== WHAT THE TASK REQUIRES ==
Pick out each line in the items below that contains the word "values", and copy those lines. Case counts.
====== DATA FOR PROCESSING
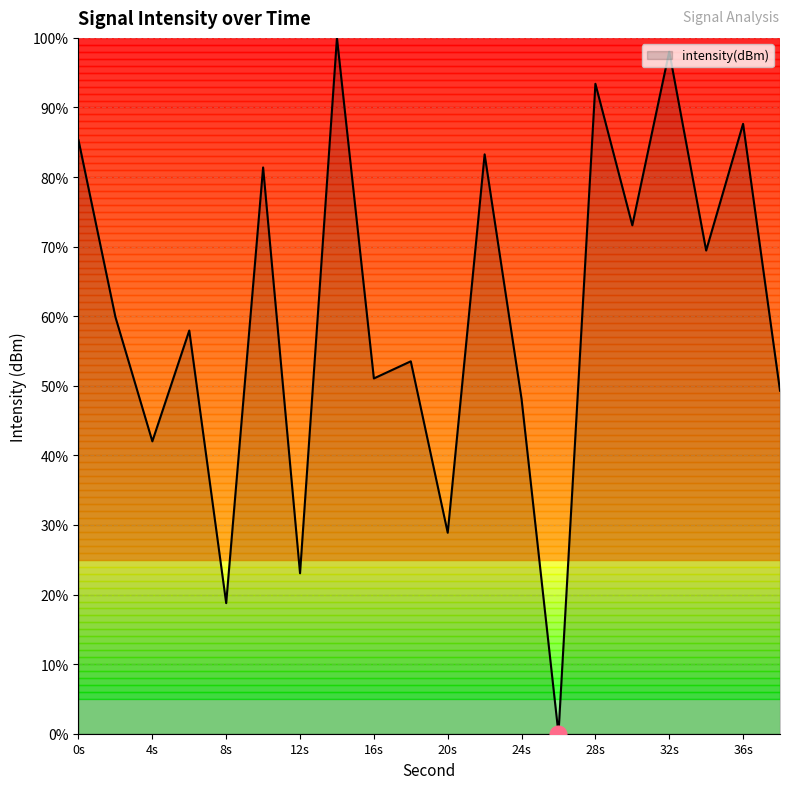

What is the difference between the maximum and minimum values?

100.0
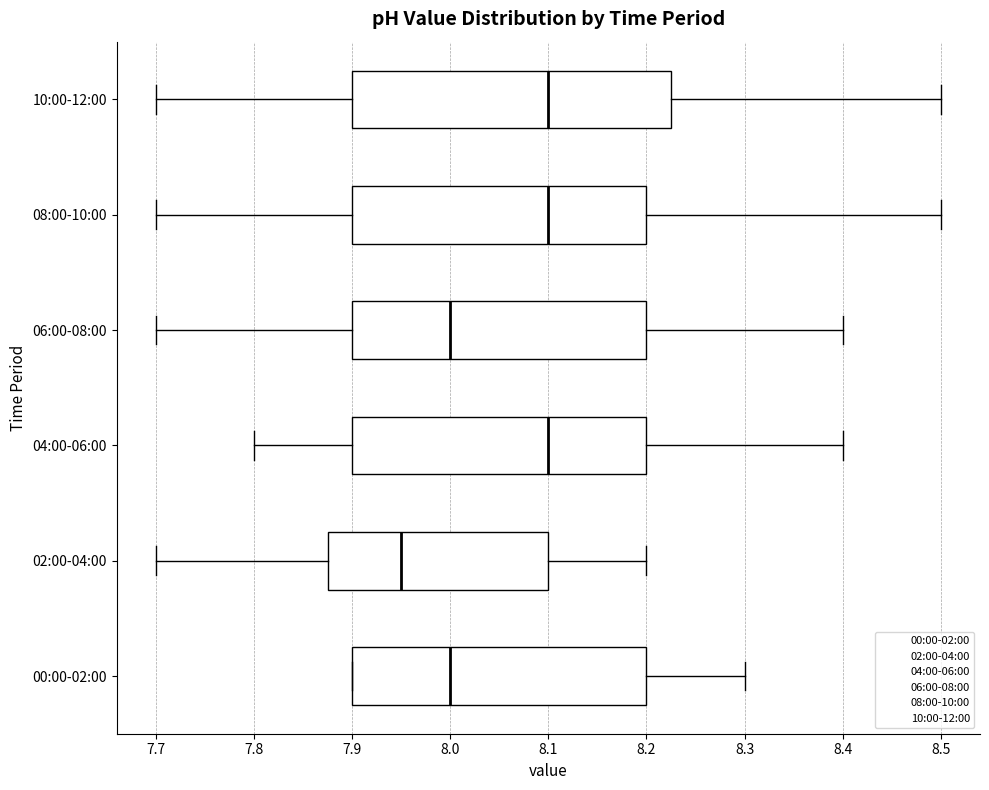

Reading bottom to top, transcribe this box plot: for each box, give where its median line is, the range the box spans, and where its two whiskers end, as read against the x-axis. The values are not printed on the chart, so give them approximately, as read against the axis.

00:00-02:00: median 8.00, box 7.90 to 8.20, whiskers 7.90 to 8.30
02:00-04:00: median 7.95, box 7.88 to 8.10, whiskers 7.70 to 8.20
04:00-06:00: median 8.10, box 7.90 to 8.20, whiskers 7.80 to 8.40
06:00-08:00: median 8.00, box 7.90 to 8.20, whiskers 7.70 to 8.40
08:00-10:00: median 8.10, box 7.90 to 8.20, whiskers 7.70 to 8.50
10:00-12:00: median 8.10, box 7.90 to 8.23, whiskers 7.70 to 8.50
============
====== DATA FOR PROCESSING
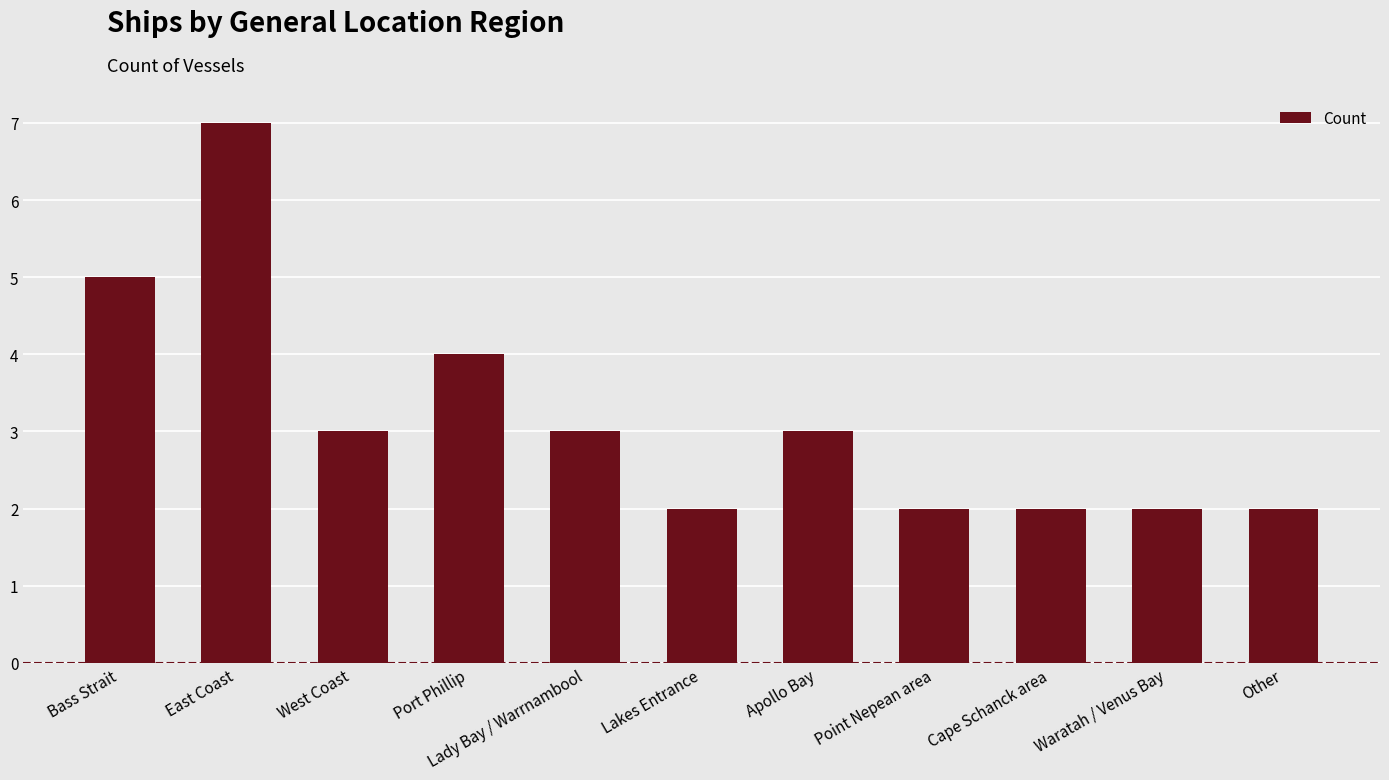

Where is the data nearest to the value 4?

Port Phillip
============
== EXPECTED OUTPUT ==
What is the difference between the maximum and minimum values?
Reading bottom to top, transcribe this box plot: for each box, give where its median line is, the range the box spans, and where its two whiskers end, as read against the x-axis. The values are not printed on the chart, so give them approximately, as read against the axis.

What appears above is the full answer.